Nos importa la ciudad - Alfa y Omega

Los encendidos debates de estas semanas sobre las soluciones jurídico-políticas más justas y adecuadas para abordar el intento de secesión en Cataluña, que han implicado también a personalidades e instituciones eclesiales, me han recordado unas palabras de Joseph Ratzinger en la conclusión de su libro Fe, verdad y tolerancia, una verdadera joya para orientarnos en el turbulento momento histórico que atravesamos.

En ese texto Ratzinger sitúa la cuestión de la política para el cristiano en sus justos términos: ni utopía ni desentendimiento de la ciudad común. Comienza con una afirmación llena de realismo y de claro sabor agustiniano: «En el curso de nuestra historia no existirá nunca un estado absolutamente ideal y nunca podrá establecerse un ordenamiento definitivo de la libertad». Dichos ordenamientos siempre serán relativos pero, al mismo tiempo, advierte que «debemos esforzarnos por llegar a la máxima aproximación a lo que es verdaderamente justo». En esa tensión se mueve siempre el noble intento de la política. Para un cristiano esto significa desechar siempre la sacralización de la política, no poner nunca en ella la esperanza de la salvación. Pero también significa rechazar un espiritualismo que se desentienda de la tarea de conseguir el bien posible en cada circunstancia histórica.

Algunas imágenes dibujan este momento de pleamar de la cultura del 68 como una llanura plagada de escombros en la que solo nos quedaría a los cristianos la tarea de testimoniar la fe, abandonando el intento de participar en cualquier debate cultural y político.
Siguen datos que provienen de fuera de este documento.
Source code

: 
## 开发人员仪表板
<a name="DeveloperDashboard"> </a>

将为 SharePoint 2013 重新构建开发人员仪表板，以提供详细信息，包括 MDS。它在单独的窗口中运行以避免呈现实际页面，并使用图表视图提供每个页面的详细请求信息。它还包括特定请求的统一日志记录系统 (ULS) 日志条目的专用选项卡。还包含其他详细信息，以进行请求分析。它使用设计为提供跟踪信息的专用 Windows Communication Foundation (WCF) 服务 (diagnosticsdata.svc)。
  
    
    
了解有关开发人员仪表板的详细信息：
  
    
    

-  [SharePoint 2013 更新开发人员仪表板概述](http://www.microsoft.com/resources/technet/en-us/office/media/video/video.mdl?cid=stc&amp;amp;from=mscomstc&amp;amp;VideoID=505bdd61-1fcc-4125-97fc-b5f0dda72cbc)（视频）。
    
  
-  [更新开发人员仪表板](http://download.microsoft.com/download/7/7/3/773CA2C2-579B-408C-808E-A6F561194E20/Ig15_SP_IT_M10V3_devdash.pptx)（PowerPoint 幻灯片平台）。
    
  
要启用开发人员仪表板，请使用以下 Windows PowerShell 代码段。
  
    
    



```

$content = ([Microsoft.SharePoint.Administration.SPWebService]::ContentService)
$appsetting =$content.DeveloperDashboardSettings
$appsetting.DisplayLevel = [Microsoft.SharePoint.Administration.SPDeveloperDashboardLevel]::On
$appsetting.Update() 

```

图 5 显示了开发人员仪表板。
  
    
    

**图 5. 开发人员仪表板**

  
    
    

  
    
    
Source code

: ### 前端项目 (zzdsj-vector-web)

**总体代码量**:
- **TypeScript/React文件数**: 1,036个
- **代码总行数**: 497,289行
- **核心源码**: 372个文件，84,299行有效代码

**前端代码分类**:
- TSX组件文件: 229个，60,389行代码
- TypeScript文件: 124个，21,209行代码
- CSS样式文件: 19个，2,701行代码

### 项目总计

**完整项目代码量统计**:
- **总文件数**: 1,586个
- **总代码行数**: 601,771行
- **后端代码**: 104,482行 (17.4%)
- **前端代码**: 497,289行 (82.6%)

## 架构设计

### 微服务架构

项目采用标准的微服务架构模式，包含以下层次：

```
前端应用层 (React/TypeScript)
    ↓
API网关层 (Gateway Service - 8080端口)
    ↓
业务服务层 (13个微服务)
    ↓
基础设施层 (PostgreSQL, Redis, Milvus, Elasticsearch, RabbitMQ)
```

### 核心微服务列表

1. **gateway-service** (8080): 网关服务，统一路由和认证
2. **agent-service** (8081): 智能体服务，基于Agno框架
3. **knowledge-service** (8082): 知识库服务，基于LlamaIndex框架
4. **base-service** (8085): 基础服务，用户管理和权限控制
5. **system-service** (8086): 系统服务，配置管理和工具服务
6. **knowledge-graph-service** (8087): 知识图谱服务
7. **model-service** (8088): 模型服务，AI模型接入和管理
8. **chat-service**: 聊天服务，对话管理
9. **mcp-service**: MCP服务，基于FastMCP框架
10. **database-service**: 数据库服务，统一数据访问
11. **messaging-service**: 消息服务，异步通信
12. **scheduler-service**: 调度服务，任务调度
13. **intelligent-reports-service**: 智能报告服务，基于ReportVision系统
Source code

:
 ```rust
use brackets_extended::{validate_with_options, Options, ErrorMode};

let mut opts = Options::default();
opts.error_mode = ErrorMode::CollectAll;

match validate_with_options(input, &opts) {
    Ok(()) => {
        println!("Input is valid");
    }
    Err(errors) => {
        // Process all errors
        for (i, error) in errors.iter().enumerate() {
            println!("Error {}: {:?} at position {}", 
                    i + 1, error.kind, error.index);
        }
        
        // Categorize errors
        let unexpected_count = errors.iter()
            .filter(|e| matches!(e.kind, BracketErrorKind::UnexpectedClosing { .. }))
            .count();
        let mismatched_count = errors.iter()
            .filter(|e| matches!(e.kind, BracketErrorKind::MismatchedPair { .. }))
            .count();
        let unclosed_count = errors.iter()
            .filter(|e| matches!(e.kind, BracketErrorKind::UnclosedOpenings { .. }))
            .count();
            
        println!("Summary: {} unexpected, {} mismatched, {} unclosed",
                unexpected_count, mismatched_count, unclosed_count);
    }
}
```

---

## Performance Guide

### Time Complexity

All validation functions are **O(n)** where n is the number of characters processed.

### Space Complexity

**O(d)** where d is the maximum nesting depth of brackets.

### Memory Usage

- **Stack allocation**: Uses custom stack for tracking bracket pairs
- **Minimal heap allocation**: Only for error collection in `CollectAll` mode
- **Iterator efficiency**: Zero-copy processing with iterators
De nuevo Ratzinger nos abre el horizonte al señalar que «en la historia habrá siempre altibajos… y que, en cada presente concreto, nuestra tarea consistirá en luchar por conseguir la constitución relativamente mejor de la existencia humana, en conservar el bien que se haya conseguido, defendiéndonos contra la irrupción de los poderes de la destrucción». Testimoniar la fe, ¡sí, siempre!, también mientras nos implicamos con otros hombres que buscan y esperan, que se oponen a la prepotencia del mal y desean construir una ciudad mejor, hasta donde se pueda. Conscientes de que la ley no cambia el corazón del hombre ni puede ofrecerle felicidad y sentido, pero sí puede proteger frente al caos y generar un espacio en el que el testimonio de la fe sea más libre y capaz de generar obras para bien de todos. Por cierto, eso es lo que hicieron también los cristianos de la época benedictina.